Alors, barbel, c'est-à-dire qu'on a fait les performances depuis la fin 2022 sur les valeurs de croissance, notamment ces belles valeurs de techno américaines. Si on croit comme moi qu'à un moment ou à un autre, la hausse des taux redémarre à la faveur d'une deuxième vague d'inflation, il faut au contraire réduire un petit peu ce poids-là et donc déjà se prépositionner. vers des choses qui profiteront d'un environnement plus favorable à la value. Donc ça veut dire aller peut-être un peu moins aux États-Unis, un peu plus en Europe, un peu plus au Japon, un peu plus en Asie globalement, chercher de la cyclicité économique et de la sous-valorisation. En Europe, on a tout ce qu'il faut en sous-valorisation. Il en reste encore au Japon, malgré son très beau parcours. Voilà, donc plutôt value, plutôt moins d'US et plus de reste du monde, notamment pour mieux naviguer dans un univers de taux qui remonterait.
Moi je suis assez en accord avec ça, mais sans doute pas à court terme, parce que je pense qu'à court terme ce sont les flux politiques qui vont compter, plus qu'autre chose. Mais je ne suis pas du tout en désaccord avec ce qui a été dit sur toute la fin d'année. Effectivement, la partie la plus chère c'est la partie tech, donc c'est la partie grosse. Tout ça c'est le même trade en fait, c'est la même chose. Et effectivement, dans un cas de tension obligataire, c'est la partie qui va le plus souffrir. Donc elle est compliquée à imaginer à long terme. Mais malheureusement ou heureusement, dans les quelques mois qui viennent, c'est sans doute là où encore les flux vont se diriger, parce que l'Europe n'est pas vraiment une alternative aujourd'hui.

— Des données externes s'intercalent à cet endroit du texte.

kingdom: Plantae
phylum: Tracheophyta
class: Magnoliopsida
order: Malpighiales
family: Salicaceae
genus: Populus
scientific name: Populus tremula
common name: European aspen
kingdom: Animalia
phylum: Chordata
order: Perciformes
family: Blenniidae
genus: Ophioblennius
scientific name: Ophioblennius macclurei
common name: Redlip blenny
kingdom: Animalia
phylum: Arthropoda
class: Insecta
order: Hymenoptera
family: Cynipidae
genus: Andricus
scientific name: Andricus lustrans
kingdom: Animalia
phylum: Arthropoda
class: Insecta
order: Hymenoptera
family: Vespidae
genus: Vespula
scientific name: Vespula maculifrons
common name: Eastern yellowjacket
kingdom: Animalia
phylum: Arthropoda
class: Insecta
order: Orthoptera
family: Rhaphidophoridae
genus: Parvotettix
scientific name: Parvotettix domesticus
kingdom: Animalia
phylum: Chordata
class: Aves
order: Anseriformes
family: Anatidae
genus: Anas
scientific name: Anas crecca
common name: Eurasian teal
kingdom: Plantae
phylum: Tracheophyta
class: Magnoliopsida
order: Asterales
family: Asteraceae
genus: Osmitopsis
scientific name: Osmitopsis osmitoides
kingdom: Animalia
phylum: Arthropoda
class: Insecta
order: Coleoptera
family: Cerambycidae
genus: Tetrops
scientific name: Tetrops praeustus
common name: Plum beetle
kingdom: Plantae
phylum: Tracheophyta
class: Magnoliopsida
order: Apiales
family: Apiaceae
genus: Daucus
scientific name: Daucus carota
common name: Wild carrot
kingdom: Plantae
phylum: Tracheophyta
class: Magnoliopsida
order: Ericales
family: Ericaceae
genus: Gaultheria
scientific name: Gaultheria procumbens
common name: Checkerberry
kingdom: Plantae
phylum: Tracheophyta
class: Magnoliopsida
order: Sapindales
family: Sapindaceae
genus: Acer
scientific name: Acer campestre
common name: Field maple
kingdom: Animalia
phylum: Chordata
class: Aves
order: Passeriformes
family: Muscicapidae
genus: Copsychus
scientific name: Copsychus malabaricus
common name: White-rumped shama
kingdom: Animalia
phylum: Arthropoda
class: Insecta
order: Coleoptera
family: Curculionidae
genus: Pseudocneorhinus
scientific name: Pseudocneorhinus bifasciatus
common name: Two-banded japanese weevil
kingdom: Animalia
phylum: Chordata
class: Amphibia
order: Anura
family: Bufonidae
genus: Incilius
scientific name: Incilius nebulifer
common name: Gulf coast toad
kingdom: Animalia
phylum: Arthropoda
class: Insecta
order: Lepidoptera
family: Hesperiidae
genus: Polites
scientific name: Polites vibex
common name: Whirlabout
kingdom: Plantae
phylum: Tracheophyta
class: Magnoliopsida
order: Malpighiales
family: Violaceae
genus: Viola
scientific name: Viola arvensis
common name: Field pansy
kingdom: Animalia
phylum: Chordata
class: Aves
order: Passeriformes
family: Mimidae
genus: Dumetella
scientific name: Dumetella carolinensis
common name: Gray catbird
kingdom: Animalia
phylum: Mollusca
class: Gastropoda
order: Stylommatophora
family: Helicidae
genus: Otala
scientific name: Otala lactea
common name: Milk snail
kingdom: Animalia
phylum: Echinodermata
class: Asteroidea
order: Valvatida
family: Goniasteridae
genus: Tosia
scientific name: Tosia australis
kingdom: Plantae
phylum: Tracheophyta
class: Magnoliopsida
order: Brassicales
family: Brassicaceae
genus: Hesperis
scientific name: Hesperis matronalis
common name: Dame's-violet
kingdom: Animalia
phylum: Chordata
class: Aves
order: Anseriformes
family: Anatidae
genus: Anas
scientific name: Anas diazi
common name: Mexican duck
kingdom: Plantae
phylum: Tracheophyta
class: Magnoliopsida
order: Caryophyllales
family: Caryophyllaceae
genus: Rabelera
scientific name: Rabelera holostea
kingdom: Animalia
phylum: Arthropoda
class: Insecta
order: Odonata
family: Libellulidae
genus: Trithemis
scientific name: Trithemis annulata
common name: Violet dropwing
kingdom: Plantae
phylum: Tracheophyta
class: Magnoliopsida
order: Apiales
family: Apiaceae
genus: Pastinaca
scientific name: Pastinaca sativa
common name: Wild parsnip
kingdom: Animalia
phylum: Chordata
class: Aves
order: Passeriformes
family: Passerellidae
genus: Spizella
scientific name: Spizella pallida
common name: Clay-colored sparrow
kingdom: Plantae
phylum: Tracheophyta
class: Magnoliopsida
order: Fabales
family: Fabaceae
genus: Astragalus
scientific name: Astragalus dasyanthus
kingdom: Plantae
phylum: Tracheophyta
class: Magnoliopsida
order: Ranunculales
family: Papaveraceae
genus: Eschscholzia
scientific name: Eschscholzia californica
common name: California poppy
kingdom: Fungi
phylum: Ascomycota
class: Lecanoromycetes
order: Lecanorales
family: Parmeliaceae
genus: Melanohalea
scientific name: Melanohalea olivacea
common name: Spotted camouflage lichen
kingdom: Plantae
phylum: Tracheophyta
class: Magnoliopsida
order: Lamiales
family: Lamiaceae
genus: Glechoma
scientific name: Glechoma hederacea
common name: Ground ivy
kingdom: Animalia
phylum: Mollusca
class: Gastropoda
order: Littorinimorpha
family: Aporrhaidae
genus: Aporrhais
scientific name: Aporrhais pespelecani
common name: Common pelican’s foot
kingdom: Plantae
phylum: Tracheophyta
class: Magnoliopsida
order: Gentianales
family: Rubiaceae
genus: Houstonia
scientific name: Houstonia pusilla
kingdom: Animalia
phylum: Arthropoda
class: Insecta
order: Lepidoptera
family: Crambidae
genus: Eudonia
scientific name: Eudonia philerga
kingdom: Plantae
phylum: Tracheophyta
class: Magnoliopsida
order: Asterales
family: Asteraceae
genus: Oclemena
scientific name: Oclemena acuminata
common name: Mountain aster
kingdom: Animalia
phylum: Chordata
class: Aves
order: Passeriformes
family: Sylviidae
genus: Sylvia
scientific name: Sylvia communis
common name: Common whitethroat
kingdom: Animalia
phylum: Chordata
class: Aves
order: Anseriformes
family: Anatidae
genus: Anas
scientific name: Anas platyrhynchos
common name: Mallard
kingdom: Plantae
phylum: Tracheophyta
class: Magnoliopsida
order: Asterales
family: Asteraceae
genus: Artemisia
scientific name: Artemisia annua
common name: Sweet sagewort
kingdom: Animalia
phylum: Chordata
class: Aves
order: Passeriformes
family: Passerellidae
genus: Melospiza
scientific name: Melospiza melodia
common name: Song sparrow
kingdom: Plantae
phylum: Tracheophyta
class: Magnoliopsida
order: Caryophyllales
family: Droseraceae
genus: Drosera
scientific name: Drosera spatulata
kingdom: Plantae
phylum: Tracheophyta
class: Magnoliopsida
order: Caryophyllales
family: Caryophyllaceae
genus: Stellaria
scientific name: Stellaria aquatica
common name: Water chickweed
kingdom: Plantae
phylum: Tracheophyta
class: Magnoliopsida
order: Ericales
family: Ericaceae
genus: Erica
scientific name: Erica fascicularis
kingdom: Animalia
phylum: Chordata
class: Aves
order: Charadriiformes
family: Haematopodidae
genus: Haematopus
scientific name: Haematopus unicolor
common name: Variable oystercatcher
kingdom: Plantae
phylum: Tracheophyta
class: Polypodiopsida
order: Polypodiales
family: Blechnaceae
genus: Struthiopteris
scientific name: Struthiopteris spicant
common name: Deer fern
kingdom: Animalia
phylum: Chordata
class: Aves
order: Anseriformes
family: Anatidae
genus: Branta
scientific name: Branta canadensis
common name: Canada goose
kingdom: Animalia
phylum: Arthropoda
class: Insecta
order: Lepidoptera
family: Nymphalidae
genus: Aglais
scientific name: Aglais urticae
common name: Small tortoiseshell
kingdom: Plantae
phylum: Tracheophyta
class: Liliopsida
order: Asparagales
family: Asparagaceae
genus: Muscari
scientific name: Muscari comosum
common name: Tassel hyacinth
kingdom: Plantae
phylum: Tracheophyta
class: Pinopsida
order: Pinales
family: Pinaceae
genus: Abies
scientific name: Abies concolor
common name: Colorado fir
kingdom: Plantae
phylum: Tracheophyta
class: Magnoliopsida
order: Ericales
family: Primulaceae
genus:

Geoffroy Lenoir, votre sentiment ? Growth ou value ? Et quel pays plutôt ?
Encore une fois, on ne va pas forcément mettre tous les deux dans le même panier. On ne va pas être très value, mais à la marge, on va dire qu'on va être un peu value. C'est toujours le biais du gérant en action aussi, c'est d'aller chercher les valeurs.
Je sens Eric Thurman qui sort de ce corps.
Un petit peu de value, c'est vrai que quand on voit les niveaux des banques en Europe, c'est vrai qu'on a l'impression qu'il y a quand même un petit peu de potentiel. Une fois qu'on aura un petit peu passé le risque politique, il pourra y avoir quelques affaires à faire côté Europe. Pas forcément tout de suite, mais donc il faut suivre ça côté Europe.
Merci beaucoup à tous les trois d'avoir été avec nous. Je vous rappelle, on se retrouve exceptionnellement demain matin à 10h pour une émission spéciale. Et autour de la table, il n'y aura pas des professionnels de l'asset management, des conseillers en gestion de patrimoine, des économistes, mais il y aura des journalistes. Et on essaiera de refaire le monde lors d'une édition spéciale avec mes camarades Cédric Decoeur de Radio Patrimoine, Aurélie Fardot, journaliste indépendante, et Jérémy Gatignolle de Citywire France. Salut ! Bonne soirée, à demain.